Is Made in Abyss Horror?
This is a horror manga guide, so let’s address this directly: yes, Made in Abyss absolutely qualifies as horror.
It’s typically categorized as adventure, fantasy, or sci-fi. Those labels are accurate. But the horror elements aren’t decorative or occasional — they’re structural to the entire work.
Where the Horror Lives
Body horror — horror focused on the violation, mutation, or destruction of the human body — is central to Made in Abyss. The Curse of the Abyss, which inflicts escalating physical punishment on anyone who tries to ascend back toward the surface, is one of the most effective body horror mechanisms in manga.
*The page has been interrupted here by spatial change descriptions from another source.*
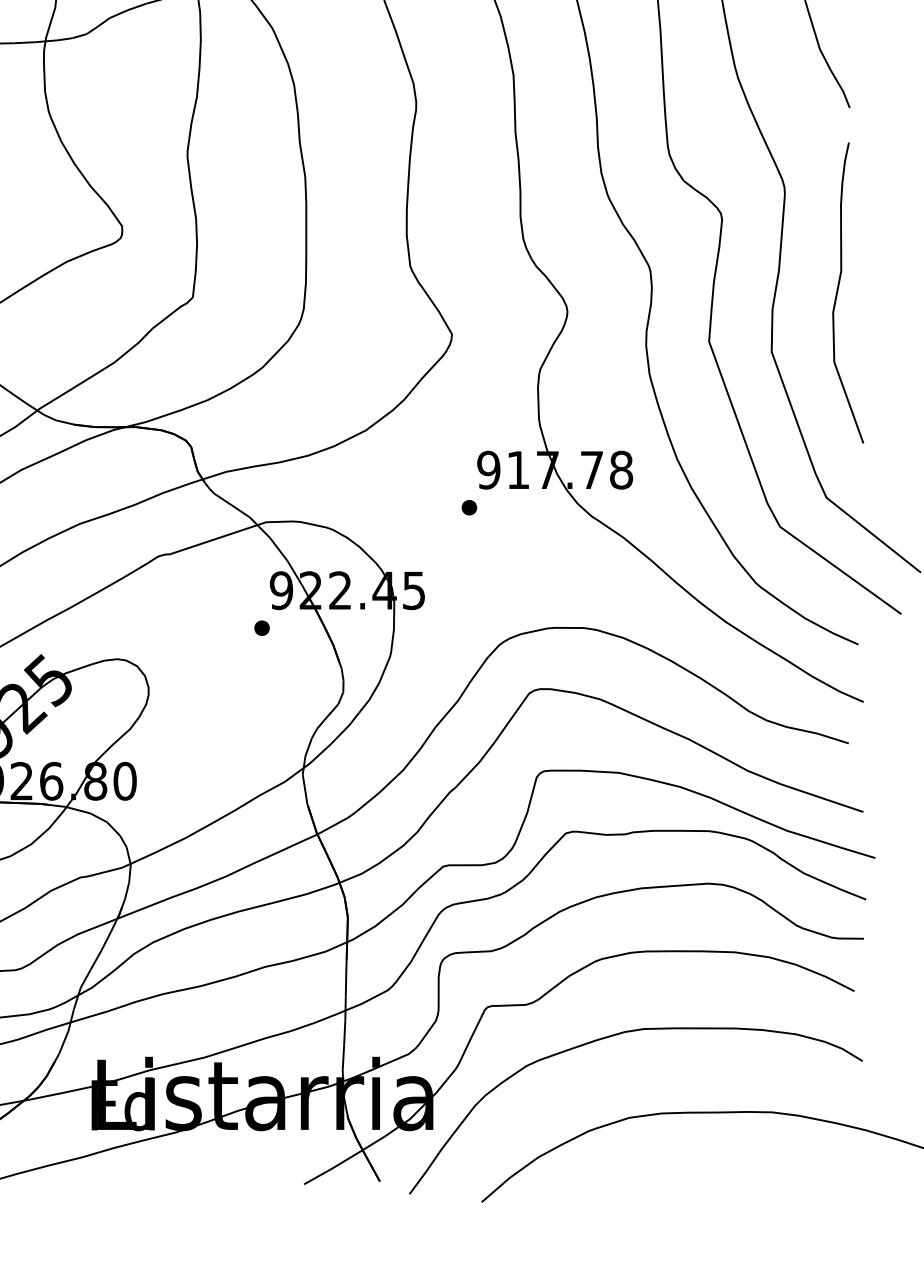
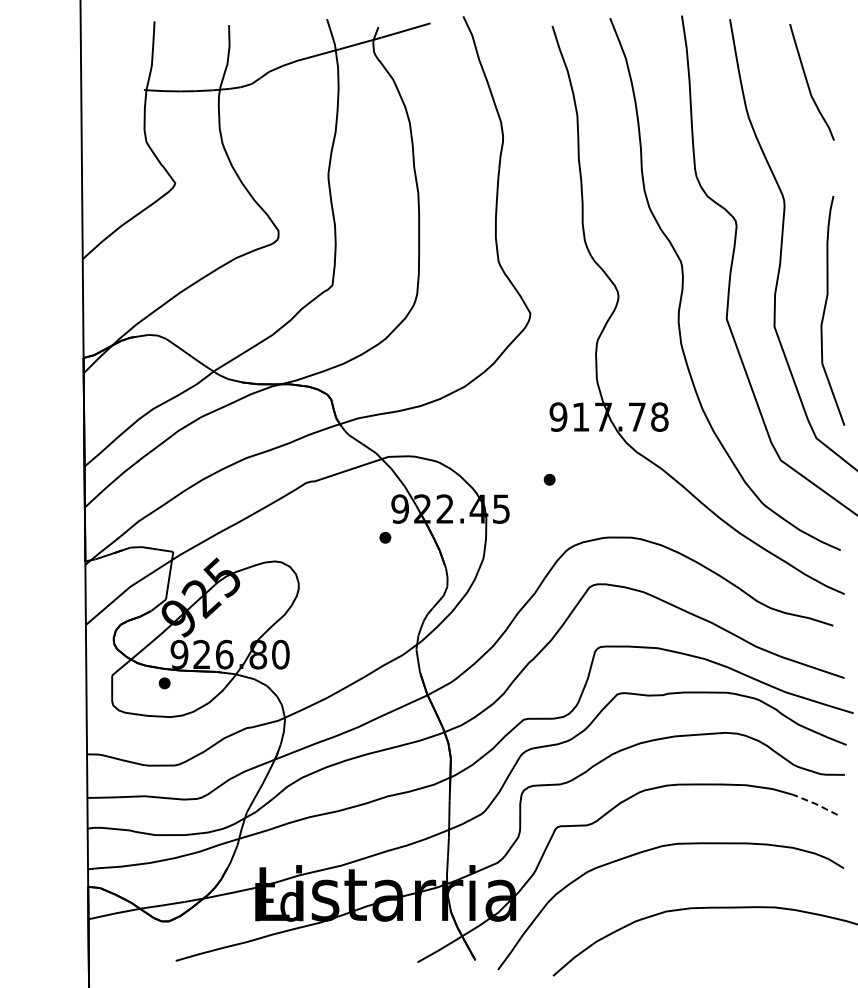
curve: (838, 292) -> (825, 310), moved
part: (469, 507) -> (549, 479), moved
line: (826, 977) -> (816, 804), solid -> dashed

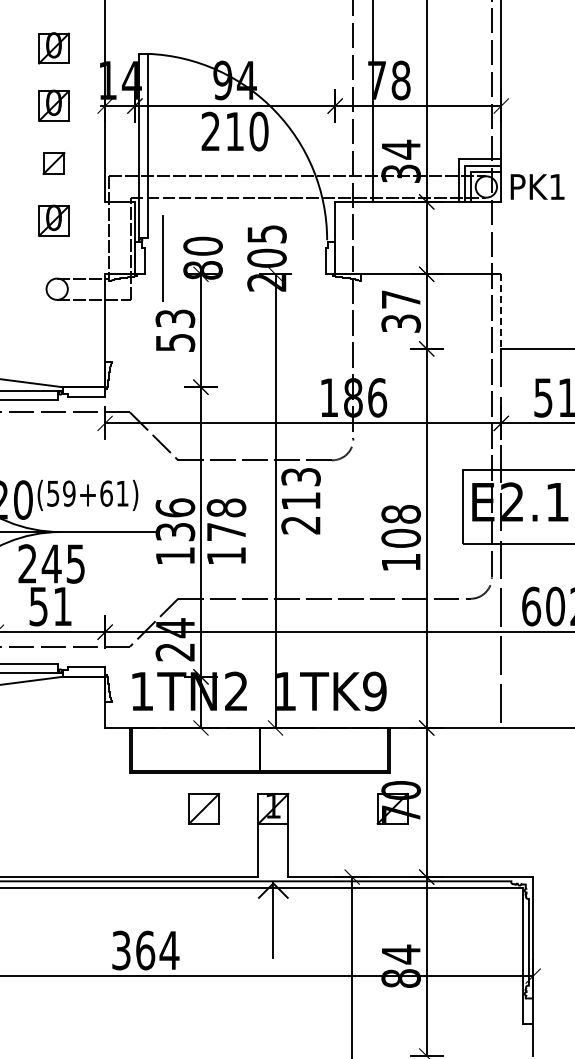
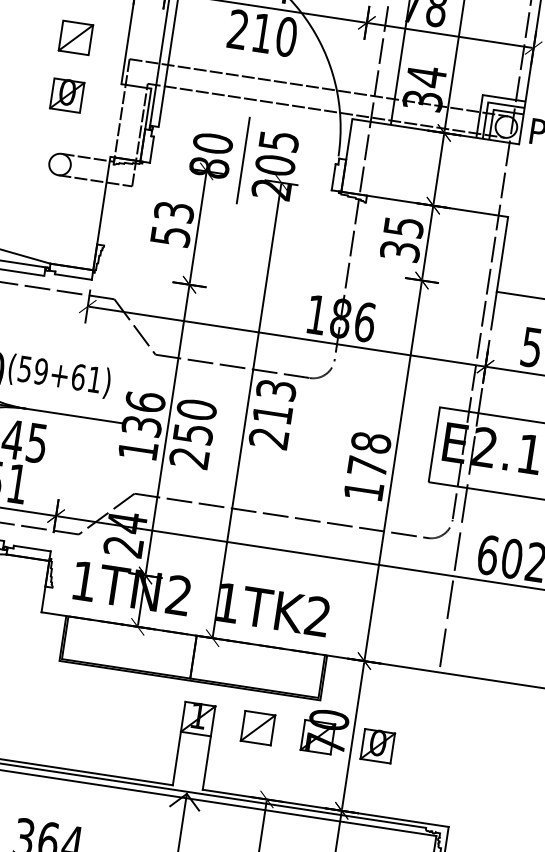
part: (53, 163) -> (75, 37), size x1.43
line: (162, 258) -> (242, 160), moved
text: (401, 299) -> (404, 227), 37 -> 35
line: (501, 312) -> (502, 255), dashed -> solid
text: (226, 531) -> (193, 433), 178 -> 250
text: (400, 537) -> (367, 465), 108 -> 178
text: (374, 691) -> (317, 616), 1TK9 -> 1TK2
part: (203, 808) -> (257, 727), moved
part: (452, 808) -> (378, 745), added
It’s not just a plot device. It’s a constant, inescapable presence that colors every scene with dread. The characters are always descending, and every step down means the return trip gets worse.
Specific moments that are unambiguously horror:
- Mitty’s transformation — One of the most viscerally disturbing sequences in modern manga. A character is subjected to the Curse in a way that destroys their humanity, and the process is shown in detail. The emotional context makes it devastating.
- Bondrewd’s experiments — The Idofront arc reveals systematic, calculated cruelty toward children that’s presented with chilling matter-of-factness. Bondrewd is one of the most unsettling antagonists in manga precisely because he is calm and methodical.
- The Curse effects throughout the series — Bleeding from every orifice, loss of humanity, irreversible physical mutation. The manga does not look away.
- The Village of the Hollows — The entire Ilblu arc is steeped in existential horror, with a civilization built on grotesque sacrifice and transformation.
Why It Belongs on a Horror Manga Guide
Made in Abyss isn’t marketed as horror because its scope is broader — it’s also a story about wonder, exploration, friendship, and the human drive to discover the unknown. But the horror isn’t a side note. It’s baked into the premise.
The Abyss is a place that punishes you for trying to leave. The deeper you go, the more the world itself tries to destroy you. That’s not adventure seasoning. That’s a horror framework built on the idea that humans are small and fragile against forces they cannot comprehend or control.
If you enjoy horror manga and haven’t read Made in Abyss because it looks like a cute adventure story, that contrast between appearance and reality is exactly the point — and exactly why it hits so hard.
Honestly, just grab Volume 1 and see for yourself. The first few chapters seem gentle. They’re setting a trap. And it’s one of the best traps in manga.